My Honeymoon Story
Aug 1, 2004
I wasn't going to write about this. Then I got an email: "You've got Nipuned!" I opened up the email and saw this:
Nipun, I know you like to keep the ego in check, but I thought I'd share our latest language development:
1) to be the recipient of a random act of extreme kindness
?Dude, he got Nipuned last weekend by Cheyl?
Sounds kind of funny when we say it.
On July 2nd, the day after my wedding, I had committed to speaking at the Young Jain Convention, with about a thousand youth from around the country. Instead of a honeymoon, it was service. And my ever-so-compassionate wife insisted I stick to my committment, made prior to our spontaneous wedding decision.
I walk into the building, check into the teen-secured Westin Hotel, and get my badge. I wasn't Jain, mature, or wise but courtesy of Bhupenbhai's recommendation, I got to be a guest speaker for the day.
My room was the Stevenson room, so I walk on up to see how many people I was going to speak to. I peek into the room: absolutely empty. No one. Immediately my monkey mind started thinking, "Gosh, these guys must not have publicized it or perhaps they're just not organized. Maybe my topic of service isn't interesting to anyone. Should I even stay here?" I stayed. Who cares, right? At the end of the day, I was speaking to myself anyhow.
I got ready to give a talk to myself. Really.
By the time I came back from my final restroom trip, I saw bunch of folks there. I didn't know if it was more embarassing to talk to a 90% empty room, or talk to myself. :) Then bunch others started coming in. And more. And more. I realized that 250 youngsters had signed up to pack the room! They were just running a little late, apparently.
I spoke my heart out, as usual. Deep down, I know this is all a play I have signed up for and that the reality in front of me is my gateway to that depth. So I spoke about service and like always, didn't make a single mention of CharityFocus. I could care less if people join CharityFocus or not; this is about something far subtler.
And the kids ate it up. One question after another, it kept on coming. Someone even publicly asked, "Are you a motivational speaker? Because like, you're the most amazing speaker I've heard. I'm so inspired!" And I responded, "No, I'm not a motivational speaker. I'm not trying to inspire you nor do I have any agendas. I'm only speaking my truth -- service."
After the talk, many kids sacrificed their front-line lunch seats and surrounded me with geniune thank-you's. More questions. "Why are you vegetarian?", "How do you survive?", "Can you tell us about CharityFocus?" "Are you religious?" "I gave up drugs and cigarettes recently but why exactly don't you drink?" Heavy duty stuff. As I was responding to a question -- I can't remember which one -- one of the listeners started crying.
"So who is your teacher," another guy asked me. I went on to describe a few inspirations, and then I said, "But really what's in front of me is my ultimate teacher. Like you guys," and with that I touched his feet. He was stunned! I just casually went on to the next questions. A few minutes later, that same guy bends down and touches my feet. What a powerful moment!
A couple of coordinators were around, and they patiently waited till the crowd disbursed. They asked me to speak again during their break hour. "These kids are willing to give up their break time to hear more service stories. We'll manage to fit it in somehow. Will you please come at 5:30PM today?" I told 'em I'd have to check with my wife. :) It was definitely a tough call, but I agreed anyways.

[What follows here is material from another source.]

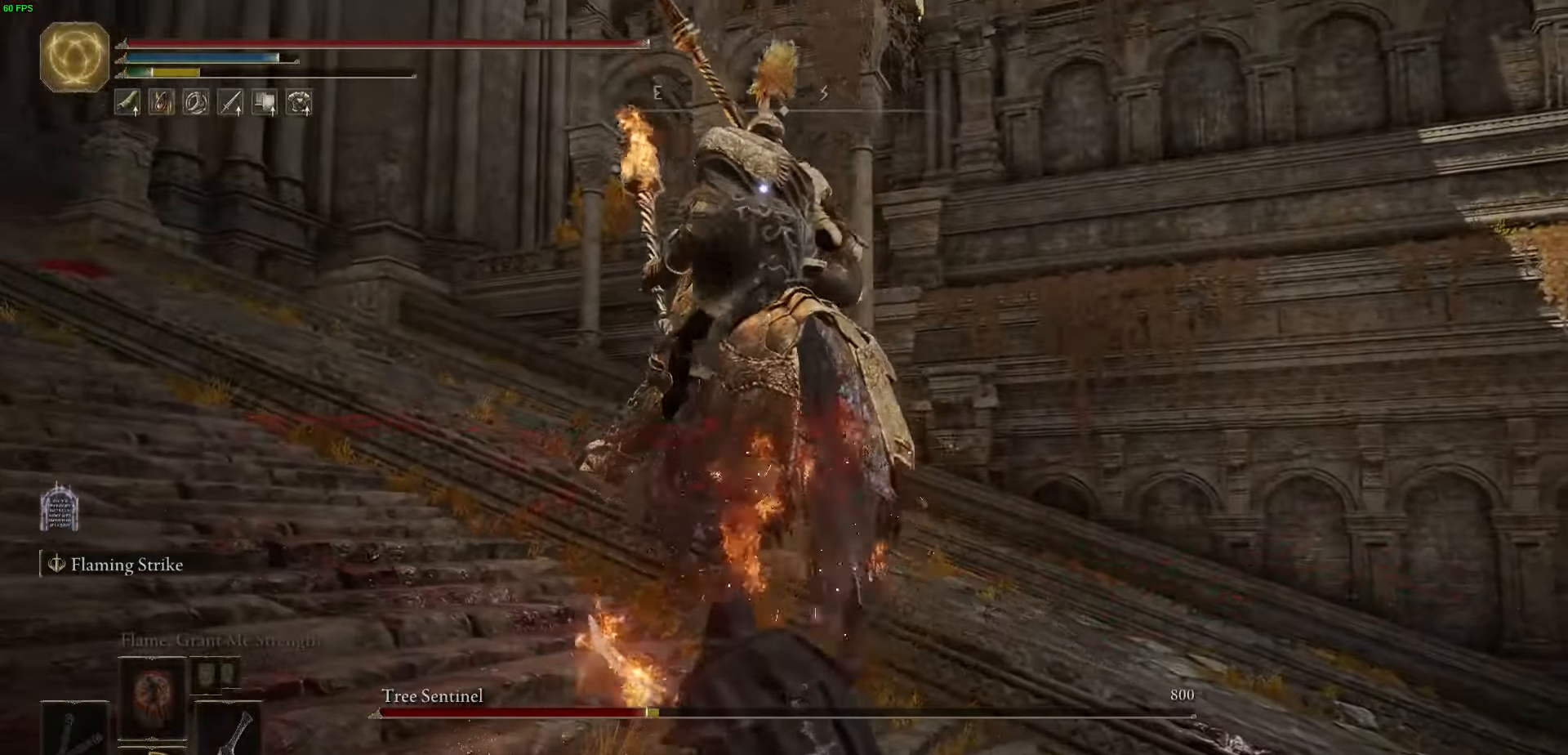
{"buttons": [], "left_stick": "up", "right_stick": "center", "events": []}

It was 5:30PM. On the walls, I saw posters plastered with: "Nipun Mehta is speaking again!" I had gone through two wedding ceremonies in the last two days, tons of family over from out of town, lots of chores to do in between, and much chaos all around. I was tired. But I was there, with all my heart -- if the kids care this much, screw my tiredness.
I talked about -- surprise -- service again, to another packed room. I briefly mentioned "smile cards", little acts of kindness that go far. Two days later, the helpothers.org website was inundated with requests from all across the country, with tons of flattering comments about what inspired them. Apparently, these kids had started tagging each other with acts of kindness, even at the convention itself. Consequently, the "Smile Team" ordered me to not mention smile cards in any talks until we had massive inventory on hand. :)

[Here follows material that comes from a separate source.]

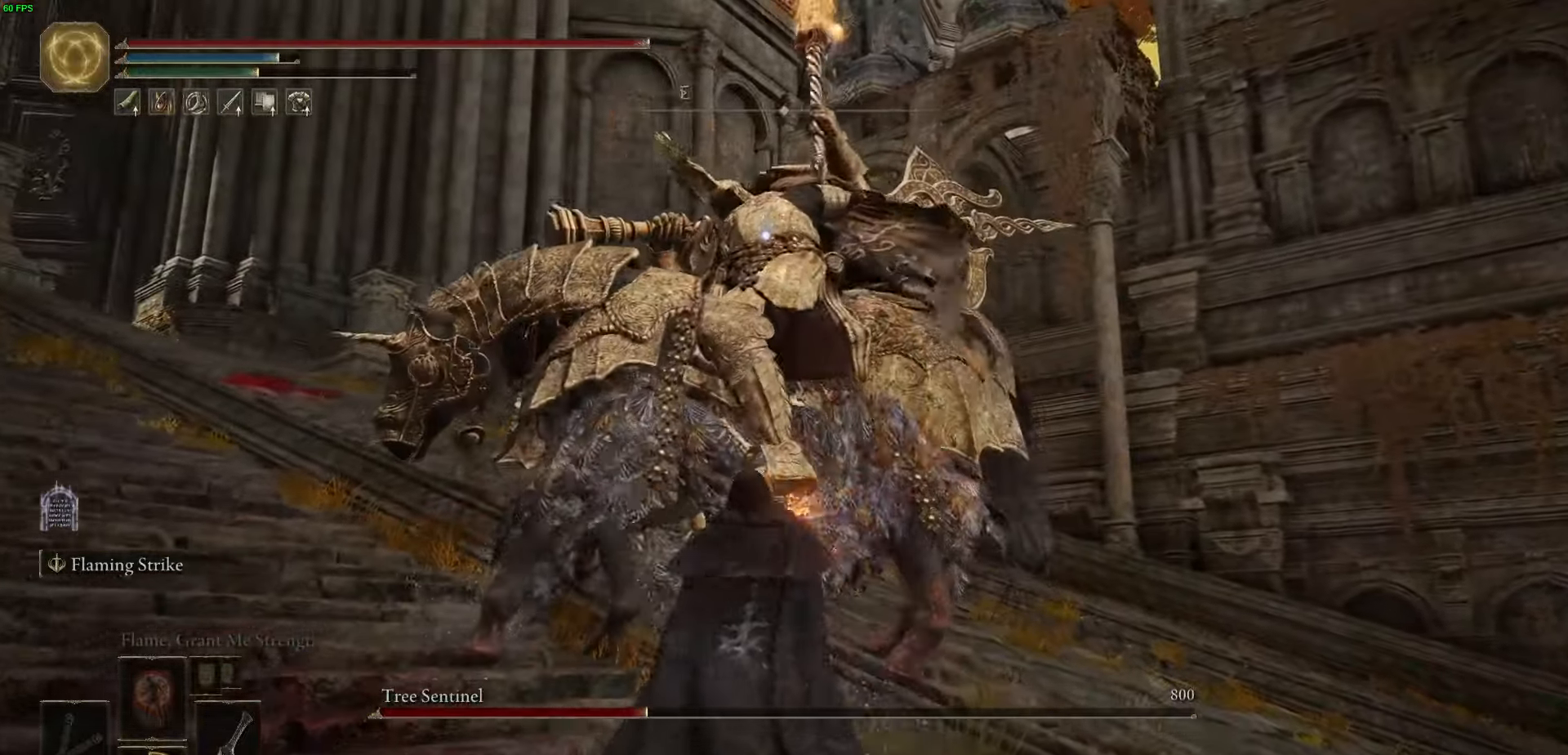
{"buttons": [], "left_stick": "up", "right_stick": "center", "events": []}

The response from that day has been phenomenal. I never realized I had so many Jain friends -- Jigar's brother told him everything, Raj's friends from Miami asked him if he knew Nipun, Trishna's cousins told her about it, Anish's friend from Chicago was there, and Paras himself was teasing Guri about conservations of girls talking about my ring. ;) Many personal emails, so many friends of friends, all these smile cards, new volunteers, partnerships in dharma ... makes one wonder if we are far more deeply interconnected than we assume. It called for a smile, even without the smile card. :)
It was the day after my wedding and Guri and I should've been at some honeymoon somewhere. Instead Guri sent me to serve. And I received in full. Even Guri, in absentia, got three rounds of applause (and blessings) during the talk.
So when I got that email from Delaware, I realized that I indeed have been Nipuned. What a privilege.